Saved records:
---

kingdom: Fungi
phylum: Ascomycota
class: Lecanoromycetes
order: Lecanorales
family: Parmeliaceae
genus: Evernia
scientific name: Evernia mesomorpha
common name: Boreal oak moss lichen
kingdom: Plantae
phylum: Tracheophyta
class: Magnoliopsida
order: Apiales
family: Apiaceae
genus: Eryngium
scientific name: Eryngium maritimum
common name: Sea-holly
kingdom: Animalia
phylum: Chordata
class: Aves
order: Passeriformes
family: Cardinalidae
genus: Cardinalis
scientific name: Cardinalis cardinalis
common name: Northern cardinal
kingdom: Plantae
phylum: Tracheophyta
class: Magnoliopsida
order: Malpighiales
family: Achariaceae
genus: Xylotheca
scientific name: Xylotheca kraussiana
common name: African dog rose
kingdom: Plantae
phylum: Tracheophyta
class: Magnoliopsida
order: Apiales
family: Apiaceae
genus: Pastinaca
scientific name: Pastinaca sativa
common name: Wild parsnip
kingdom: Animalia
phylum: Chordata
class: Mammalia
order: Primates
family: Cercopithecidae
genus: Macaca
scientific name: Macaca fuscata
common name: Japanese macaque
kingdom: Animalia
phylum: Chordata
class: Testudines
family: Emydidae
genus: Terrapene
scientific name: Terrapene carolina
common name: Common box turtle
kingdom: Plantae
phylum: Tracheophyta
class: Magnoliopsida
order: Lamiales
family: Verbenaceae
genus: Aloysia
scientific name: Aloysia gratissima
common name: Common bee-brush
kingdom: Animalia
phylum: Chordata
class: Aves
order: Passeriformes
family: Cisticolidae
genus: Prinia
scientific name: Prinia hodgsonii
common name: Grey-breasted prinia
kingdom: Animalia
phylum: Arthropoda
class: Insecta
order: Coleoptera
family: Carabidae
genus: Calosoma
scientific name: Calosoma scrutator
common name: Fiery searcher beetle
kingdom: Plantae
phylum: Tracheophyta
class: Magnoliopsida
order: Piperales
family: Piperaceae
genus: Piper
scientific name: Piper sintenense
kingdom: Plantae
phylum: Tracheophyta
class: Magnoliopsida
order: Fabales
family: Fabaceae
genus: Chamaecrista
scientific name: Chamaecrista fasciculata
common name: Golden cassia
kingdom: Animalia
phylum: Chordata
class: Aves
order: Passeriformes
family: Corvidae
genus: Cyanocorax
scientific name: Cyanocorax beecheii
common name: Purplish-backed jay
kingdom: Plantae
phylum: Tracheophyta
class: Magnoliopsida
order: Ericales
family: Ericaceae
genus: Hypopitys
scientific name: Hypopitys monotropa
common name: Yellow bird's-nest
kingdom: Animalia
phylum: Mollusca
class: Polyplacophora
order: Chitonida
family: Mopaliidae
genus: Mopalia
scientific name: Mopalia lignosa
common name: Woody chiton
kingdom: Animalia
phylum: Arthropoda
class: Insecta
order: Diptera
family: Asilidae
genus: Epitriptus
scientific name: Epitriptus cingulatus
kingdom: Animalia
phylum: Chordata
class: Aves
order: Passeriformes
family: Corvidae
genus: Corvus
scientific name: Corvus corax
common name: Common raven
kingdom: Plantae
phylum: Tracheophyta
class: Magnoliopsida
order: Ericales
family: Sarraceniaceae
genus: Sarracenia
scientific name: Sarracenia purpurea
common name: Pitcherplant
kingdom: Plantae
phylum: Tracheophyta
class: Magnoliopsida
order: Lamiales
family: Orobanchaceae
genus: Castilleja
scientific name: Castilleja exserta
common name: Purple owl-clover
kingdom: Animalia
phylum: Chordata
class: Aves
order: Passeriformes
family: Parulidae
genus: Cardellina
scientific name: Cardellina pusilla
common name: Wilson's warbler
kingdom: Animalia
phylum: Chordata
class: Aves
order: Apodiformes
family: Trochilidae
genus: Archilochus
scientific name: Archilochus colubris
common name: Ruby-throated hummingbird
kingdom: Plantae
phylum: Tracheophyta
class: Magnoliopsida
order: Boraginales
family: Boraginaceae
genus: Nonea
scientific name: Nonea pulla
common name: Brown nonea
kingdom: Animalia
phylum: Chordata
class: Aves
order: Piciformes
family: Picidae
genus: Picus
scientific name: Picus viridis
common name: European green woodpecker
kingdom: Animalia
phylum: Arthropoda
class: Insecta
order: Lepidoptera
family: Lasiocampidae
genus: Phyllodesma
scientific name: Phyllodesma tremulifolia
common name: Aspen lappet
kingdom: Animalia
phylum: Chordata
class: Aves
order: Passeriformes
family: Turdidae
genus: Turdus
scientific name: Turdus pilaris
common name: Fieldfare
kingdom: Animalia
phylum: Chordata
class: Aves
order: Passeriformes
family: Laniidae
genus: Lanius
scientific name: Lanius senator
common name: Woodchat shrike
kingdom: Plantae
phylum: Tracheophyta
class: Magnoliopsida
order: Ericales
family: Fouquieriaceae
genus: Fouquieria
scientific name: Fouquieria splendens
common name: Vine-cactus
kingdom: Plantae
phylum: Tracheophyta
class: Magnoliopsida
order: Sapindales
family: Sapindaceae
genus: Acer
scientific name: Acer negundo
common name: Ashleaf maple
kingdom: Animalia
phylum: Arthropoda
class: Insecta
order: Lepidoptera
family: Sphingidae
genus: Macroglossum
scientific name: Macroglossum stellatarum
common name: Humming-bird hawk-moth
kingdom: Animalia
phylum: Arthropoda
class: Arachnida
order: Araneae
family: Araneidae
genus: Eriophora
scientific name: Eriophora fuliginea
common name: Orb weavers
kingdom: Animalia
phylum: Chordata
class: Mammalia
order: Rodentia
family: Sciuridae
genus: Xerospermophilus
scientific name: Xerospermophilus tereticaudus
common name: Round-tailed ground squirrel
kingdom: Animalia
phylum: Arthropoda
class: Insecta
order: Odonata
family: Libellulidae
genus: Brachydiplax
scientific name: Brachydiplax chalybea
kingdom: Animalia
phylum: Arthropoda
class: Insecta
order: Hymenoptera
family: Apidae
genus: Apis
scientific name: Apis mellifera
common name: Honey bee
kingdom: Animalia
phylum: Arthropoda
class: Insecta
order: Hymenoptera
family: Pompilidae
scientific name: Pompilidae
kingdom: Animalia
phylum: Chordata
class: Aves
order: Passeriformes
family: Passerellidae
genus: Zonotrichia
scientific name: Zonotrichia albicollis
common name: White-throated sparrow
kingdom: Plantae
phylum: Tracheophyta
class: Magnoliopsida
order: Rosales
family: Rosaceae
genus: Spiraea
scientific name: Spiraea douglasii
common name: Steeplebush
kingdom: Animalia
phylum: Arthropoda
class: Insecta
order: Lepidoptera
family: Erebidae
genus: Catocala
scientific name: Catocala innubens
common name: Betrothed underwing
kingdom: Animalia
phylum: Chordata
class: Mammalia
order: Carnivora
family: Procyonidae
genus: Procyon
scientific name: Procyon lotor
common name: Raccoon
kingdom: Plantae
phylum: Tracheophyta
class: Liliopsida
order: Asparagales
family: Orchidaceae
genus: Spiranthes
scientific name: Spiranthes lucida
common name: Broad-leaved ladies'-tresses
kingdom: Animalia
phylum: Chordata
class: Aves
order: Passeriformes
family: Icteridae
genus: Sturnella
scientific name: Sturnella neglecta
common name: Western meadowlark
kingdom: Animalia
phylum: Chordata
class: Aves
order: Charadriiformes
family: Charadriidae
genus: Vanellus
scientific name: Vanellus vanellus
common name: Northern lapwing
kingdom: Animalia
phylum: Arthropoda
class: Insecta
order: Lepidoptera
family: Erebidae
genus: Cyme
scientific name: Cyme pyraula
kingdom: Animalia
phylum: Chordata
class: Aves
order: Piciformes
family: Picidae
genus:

---

▸ **Directions for this task**:
Copy out every line of the entries above word for word, in the same order.

▸ **Complete response**:
kingdom: Fungi
phylum: Ascomycota
class: Lecanoromycetes
order: Lecanorales
family: Parmeliaceae
genus: Evernia
scientific name: Evernia mesomorpha
common name: Boreal oak moss lichen
kingdom: Plantae
phylum: Tracheophyta
class: Magnoliopsida
order: Apiales
family: Apiaceae
genus: Eryngium
scientific name: Eryngium maritimum
common name: Sea-holly
kingdom: Animalia
phylum: Chordata
class: Aves
order: Passeriformes
family: Cardinalidae
genus: Cardinalis
scientific name: Cardinalis cardinalis
common name: Northern cardinal
kingdom: Plantae
phylum: Tracheophyta
class: Magnoliopsida
order: Malpighiales
family: Achariaceae
genus: Xylotheca
scientific name: Xylotheca kraussiana
common name: African dog rose
kingdom: Plantae
phylum: Tracheophyta
class: Magnoliopsida
order: Apiales
family: Apiaceae
genus: Pastinaca
scientific name: Pastinaca sativa
common name: Wild parsnip
kingdom: Animalia
phylum: Chordata
class: Mammalia
order: Primates
family: Cercopithecidae
genus: Macaca
scientific name: Macaca fuscata
common name: Japanese macaque
kingdom: Animalia
phylum: Chordata
class: Testudines
family: Emydidae
genus: Terrapene
scientific name: Terrapene carolina
common name: Common box turtle
kingdom: Plantae
phylum: Tracheophyta
class: Magnoliopsida
order: Lamiales
family: Verbenaceae
genus: Aloysia
scientific name: Aloysia gratissima
common name: Common bee-brush
kingdom: Animalia
phylum: Chordata
class: Aves
order: Passeriformes
family: Cisticolidae
genus: Prinia
scientific name: Prinia hodgsonii
common name: Grey-breasted prinia
kingdom: Animalia
phylum: Arthropoda
class: Insecta
order: Coleoptera
family: Carabidae
genus: Calosoma
scientific name: Calosoma scrutator
common name: Fiery searcher beetle
kingdom: Plantae
phylum: Tracheophyta
class: Magnoliopsida
order: Piperales
family: Piperaceae
genus: Piper
scientific name: Piper sintenense
kingdom: Plantae
phylum: Tracheophyta
class: Magnoliopsida
order: Fabales
family: Fabaceae
genus: Chamaecrista
scientific name: Chamaecrista fasciculata
common name: Golden cassia
kingdom: Animalia
phylum: Chordata
class: Aves
order: Passeriformes
family: Corvidae
genus: Cyanocorax
scientific name: Cyanocorax beecheii
common name: Purplish-backed jay
kingdom: Plantae
phylum: Tracheophyta
class: Magnoliopsida
order: Ericales
family: Ericaceae
genus: Hypopitys
scientific name: Hypopitys monotropa
common name: Yellow bird's-nest
kingdom: Animalia
phylum: Mollusca
class: Polyplacophora
order: Chitonida
family: Mopaliidae
genus: Mopalia
scientific name: Mopalia lignosa
common name: Woody chiton
kingdom: Animalia
phylum: Arthropoda
class: Insecta
order: Diptera
family: Asilidae
genus: Epitriptus
scientific name: Epitriptus cingulatus
kingdom: Animalia
phylum: Chordata
class: Aves
order: Passeriformes
family: Corvidae
genus: Corvus
scientific name: Corvus corax
common name: Common raven
kingdom: Plantae
phylum: Tracheophyta
class: Magnoliopsida
order: Ericales
family: Sarraceniaceae
genus: Sarracenia
scientific name: Sarracenia purpurea
common name: Pitcherplant
kingdom: Plantae
phylum: Tracheophyta
class: Magnoliopsida
order: Lamiales
family: Orobanchaceae
genus: Castilleja
scientific name: Castilleja exserta
common name: Purple owl-clover
kingdom: Animalia
phylum: Chordata
class: Aves
order: Passeriformes
family: Parulidae
genus: Cardellina
scientific name: Cardellina pusilla
common name: Wilson's warbler
kingdom: Animalia
phylum: Chordata
class: Aves
order: Apodiformes
family: Trochilidae
genus: Archilochus
scientific name: Archilochus colubris
common name: Ruby-throated hummingbird
kingdom: Plantae
phylum: Tracheophyta
class: Magnoliopsida
order: Boraginales
family: Boraginaceae
genus: Nonea
scientific name: Nonea pulla
common name: Brown nonea
kingdom: Animalia
phylum: Chordata
class: Aves
order: Piciformes
family: Picidae
genus: Picus
scientific name: Picus viridis
common name: European green woodpecker
kingdom: Animalia
phylum: Arthropoda
class: Insecta
order: Lepidoptera
family: Lasiocampidae
genus: Phyllodesma
scientific name: Phyllodesma tremulifolia
common name: Aspen lappet
kingdom: Animalia
phylum: Chordata
class: Aves
order: Passeriformes
family: Turdidae
genus: Turdus
scientific name: Turdus pilaris
common name: Fieldfare
kingdom: Animalia
phylum: Chordata
class: Aves
order: Passeriformes
family: Laniidae
genus: Lanius
scientific name: Lanius senator
common name: Woodchat shrike
kingdom: Plantae
phylum: Tracheophyta
class: Magnoliopsida
order: Ericales
family: Fouquieriaceae
genus: Fouquieria
scientific name: Fouquieria splendens
common name: Vine-cactus
kingdom: Plantae
phylum: Tracheophyta
class: Magnoliopsida
order: Sapindales
family: Sapindaceae
genus: Acer
scientific name: Acer negundo
common name: Ashleaf maple
kingdom: Animalia
phylum: Arthropoda
class: Insecta
order: Lepidoptera
family: Sphingidae
genus: Macroglossum
scientific name: Macroglossum stellatarum
common name: Humming-bird hawk-moth
kingdom: Animalia
phylum: Arthropoda
class: Arachnida
order: Araneae
family: Araneidae
genus: Eriophora
scientific name: Eriophora fuliginea
common name: Orb weavers
kingdom: Animalia
phylum: Chordata
class: Mammalia
order: Rodentia
family: Sciuridae
genus: Xerospermophilus
scientific name: Xerospermophilus tereticaudus
common name: Round-tailed ground squirrel
kingdom: Animalia
phylum: Arthropoda
class: Insecta
order: Odonata
family: Libellulidae
genus: Brachydiplax
scientific name: Brachydiplax chalybea
kingdom: Animalia
phylum: Arthropoda
class: Insecta
order: Hymenoptera
family: Apidae
genus: Apis
scientific name: Apis mellifera
common name: Honey bee
kingdom: Animalia
phylum: Arthropoda
class: Insecta
order: Hymenoptera
family: Pompilidae
scientific name: Pompilidae
kingdom: Animalia
phylum: Chordata
class: Aves
order: Passeriformes
family: Passerellidae
genus: Zonotrichia
scientific name: Zonotrichia albicollis
common name: White-throated sparrow
kingdom: Plantae
phylum: Tracheophyta
class: Magnoliopsida
order: Rosales
family: Rosaceae
genus: Spiraea
scientific name: Spiraea douglasii
common name: Steeplebush
kingdom: Animalia
phylum: Arthropoda
class: Insecta
order: Lepidoptera
family: Erebidae
genus: Catocala
scientific name: Catocala innubens
common name: Betrothed underwing
kingdom: Animalia
phylum: Chordata
class: Mammalia
order: Carnivora
family: Procyonidae
genus: Procyon
scientific name: Procyon lotor
common name: Raccoon
kingdom: Plantae
phylum: Tracheophyta
class: Liliopsida
order: Asparagales
family: Orchidaceae
genus: Spiranthes
scientific name: Spiranthes lucida
common name: Broad-leaved ladies'-tresses
kingdom: Animalia
phylum: Chordata
class: Aves
order: Passeriformes
family: Icteridae
genus: Sturnella
scientific name: Sturnella neglecta
common name: Western meadowlark
kingdom: Animalia
phylum: Chordata
class: Aves
order: Charadriiformes
family: Charadriidae
genus: Vanellus
scientific name: Vanellus vanellus
common name: Northern lapwing
kingdom: Animalia
phylum: Arthropoda
class: Insecta
order: Lepidoptera
family: Erebidae
genus: Cyme
scientific name: Cyme pyraula
kingdom: Animalia
phylum: Chordata
class: Aves
order: Piciformes
family: Picidae
genus:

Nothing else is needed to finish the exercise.